Tarefas obrigatórias
- A) Responda com base no texto sobre os novos cargos de auditor no TCE:
(i) Qual é o número da Lei Complementar estadual que criou os cargos?
(ii) Quanto ganha por mês cada um dos novos nomeados?
(iii) Segundo o MCCE, qual é o limite legal de gastos com a folha de pagamento?
- B) Traduza para o inglês esta frase do texto sobre os novos cargos de auditor no TCE: "Na ação popular os autores pedem à Justiça para que anule as convocações e nomeações dos candidatos do cadastro reserva."
- C) Retome o texto sobre os novos cargos de auditor no TCE a partir da última frase e escreva a continuação.

Texto de leitura
=======

Por iniciativa do TCE e de seu presidente, Conselheiro Valter Albano, foi editada a Lei Complementar estadual número 439/2011 (Diário Oficial 25666, de 18/10/2011 página 01) que entre outras alterações na estrutura da Corte, criou mais quatro cargos de auditor substituto de conselheiro. Em seguida, o próprio Valter Albano fez um ‘aproveitamento’ de candidatos classificados em cadastro reserva de um concurso antigo, realizado há cerca de quatro anos (meados de 2007).
“A criação de quatro novos cargos de auditor substituto deveria importar na realização de um novo concurso público, dando chance igual a todos”, opina o advogado Vilson Nery, do MCCE. Na ação popular os autores pedem à Justiça para que anule as convocações e nomeações dos candidatos do cadastro reserva. O salário de cada um dos novos nomeados é de mais de vinte mil reais (R$ 20.000,00) por mês e o cargo é vitalício, emprego prá ‘vida inteira’ e direito a foro privilegiado.
O MCCE informou no processo que as despesas atuais do TCE com folha de pagamento superam a marca de 1,4% da receita corrente líquida do Estado e o limite legal é de 1,3%. Logo, criar cargos e nomear pessoas em tais condições também viola a Lei de Responsabilidade Fiscal.

=======

Material de apoio
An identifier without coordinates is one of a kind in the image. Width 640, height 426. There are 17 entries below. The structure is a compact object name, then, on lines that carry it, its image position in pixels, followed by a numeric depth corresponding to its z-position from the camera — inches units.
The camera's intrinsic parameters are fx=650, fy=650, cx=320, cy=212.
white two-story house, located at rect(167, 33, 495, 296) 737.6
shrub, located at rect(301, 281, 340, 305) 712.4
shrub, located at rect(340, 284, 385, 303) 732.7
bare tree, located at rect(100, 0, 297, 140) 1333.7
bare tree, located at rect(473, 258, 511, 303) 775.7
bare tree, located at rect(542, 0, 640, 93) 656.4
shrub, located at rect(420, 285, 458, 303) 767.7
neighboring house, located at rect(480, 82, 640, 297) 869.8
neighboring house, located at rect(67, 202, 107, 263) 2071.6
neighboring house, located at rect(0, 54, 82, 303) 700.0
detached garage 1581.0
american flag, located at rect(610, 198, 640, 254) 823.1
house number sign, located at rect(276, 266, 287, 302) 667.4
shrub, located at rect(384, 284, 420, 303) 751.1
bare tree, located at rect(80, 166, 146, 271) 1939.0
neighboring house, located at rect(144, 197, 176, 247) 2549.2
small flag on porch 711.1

=======

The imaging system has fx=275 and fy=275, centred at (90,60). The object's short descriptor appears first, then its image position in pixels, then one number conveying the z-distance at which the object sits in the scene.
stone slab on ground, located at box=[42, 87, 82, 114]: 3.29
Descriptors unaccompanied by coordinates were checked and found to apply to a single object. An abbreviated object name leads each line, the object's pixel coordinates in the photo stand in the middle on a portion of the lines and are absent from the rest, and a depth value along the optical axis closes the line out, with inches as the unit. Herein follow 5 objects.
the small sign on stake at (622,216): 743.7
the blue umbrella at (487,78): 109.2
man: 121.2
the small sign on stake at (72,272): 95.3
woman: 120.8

=======

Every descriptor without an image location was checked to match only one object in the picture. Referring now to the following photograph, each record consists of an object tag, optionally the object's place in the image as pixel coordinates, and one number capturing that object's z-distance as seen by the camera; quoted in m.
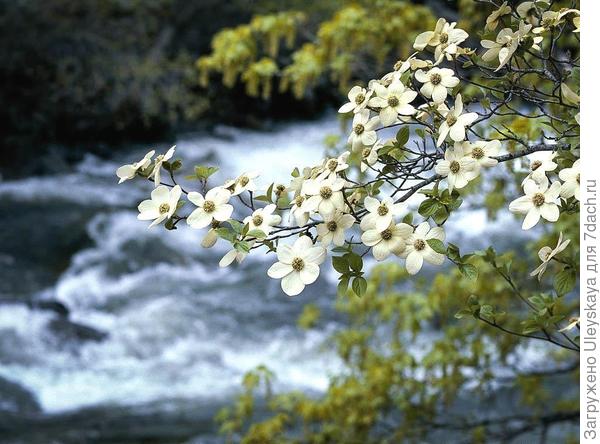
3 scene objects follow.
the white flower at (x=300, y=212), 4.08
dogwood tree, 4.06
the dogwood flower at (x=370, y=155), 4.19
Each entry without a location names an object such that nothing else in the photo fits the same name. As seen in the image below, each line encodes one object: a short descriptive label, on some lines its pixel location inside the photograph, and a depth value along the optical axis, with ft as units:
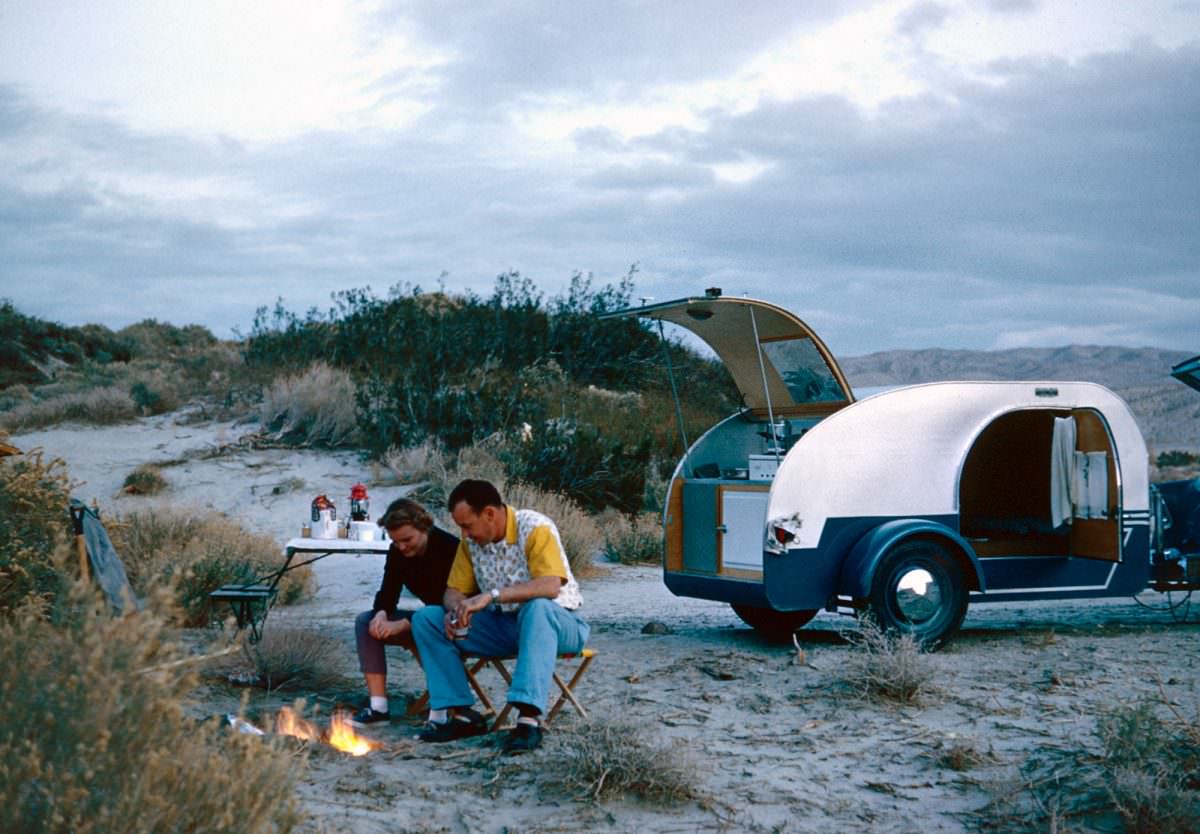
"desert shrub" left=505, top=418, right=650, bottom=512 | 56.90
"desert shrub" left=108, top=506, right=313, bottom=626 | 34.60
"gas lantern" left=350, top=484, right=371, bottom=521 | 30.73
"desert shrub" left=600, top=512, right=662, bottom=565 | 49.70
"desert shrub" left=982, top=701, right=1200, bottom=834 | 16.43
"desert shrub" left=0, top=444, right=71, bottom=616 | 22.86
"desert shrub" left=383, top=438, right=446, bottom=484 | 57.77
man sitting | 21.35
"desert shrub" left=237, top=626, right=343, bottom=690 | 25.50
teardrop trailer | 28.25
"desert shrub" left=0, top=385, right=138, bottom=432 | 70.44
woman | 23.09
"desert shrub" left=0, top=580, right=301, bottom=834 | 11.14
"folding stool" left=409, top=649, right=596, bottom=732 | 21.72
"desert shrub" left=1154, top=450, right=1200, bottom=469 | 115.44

=======

Respostas por tarefa
- A)
(i) Lei Complementar estadual número 439/2011.
(ii) Mais de vinte mil reais (R$ 20.000,00) por mês.
(iii) 1,3% da receita corrente líquida do Estado.

- B) In the popular action, the plaintiffs ask the court to annul the calls and appointments of the candidates from the reserve list.

- C)
A situação preocupa o coordenador do MCCE, Antonio Cavalcante Filho, o Ceará, que justifica: “Nós devemos valorizar o controle realizado pelo Tribunal de Contas e respeitar a instituição, por
isso a ação pretende anular os atos não hígidos, para que não pairem dúvidas sobre os julgamentos ali realizados”.
Além da anulação dos efeitos da lei e dos atos de posse dos novos auditores, a ação popular pede punição a Valter Albano, com a perda da função pública e outras sanções da Lei de
Improbidade Administrativa. É que uma das candidatas aprovadas no cadastro reserva era sua assessora, e ele presidiu a Comissão do Concurso Público 001/2007, o que implicaria em vedação. A assessora também foi nomeada por Valter Albano para o novo cargo.
Deste modo os atos administrativos contêm vícios insanáveis, por não observar os princípios da impessoalidade, moralidade e finalidade, resultando em desvio de poder e improbidade administrativa.
Além da anulação dos atos e punição a Valter Albano, o MCCE pede para que seja imposta ao TCE a obrigação de realizar um novo concurso, para os novos cargos de auditor substituto. O salário está entre os mais altos do funcionalismo público e supera a casa dos vinte mil reais mensais, devendo interessar a muitos bons candidatos.
SEGUE A PETIÇÃO INICIAL NA ÍNTEGRA:
EXCELENTÍSSIMO SENHOR DOUTOR JUIZ DE DIREITO DA VARA ESPECIALIZADA DE AÇÃO CIVIL PÚBLICA E AÇÃO POPULAR DA COMARCA DE CUIABÁ-MT.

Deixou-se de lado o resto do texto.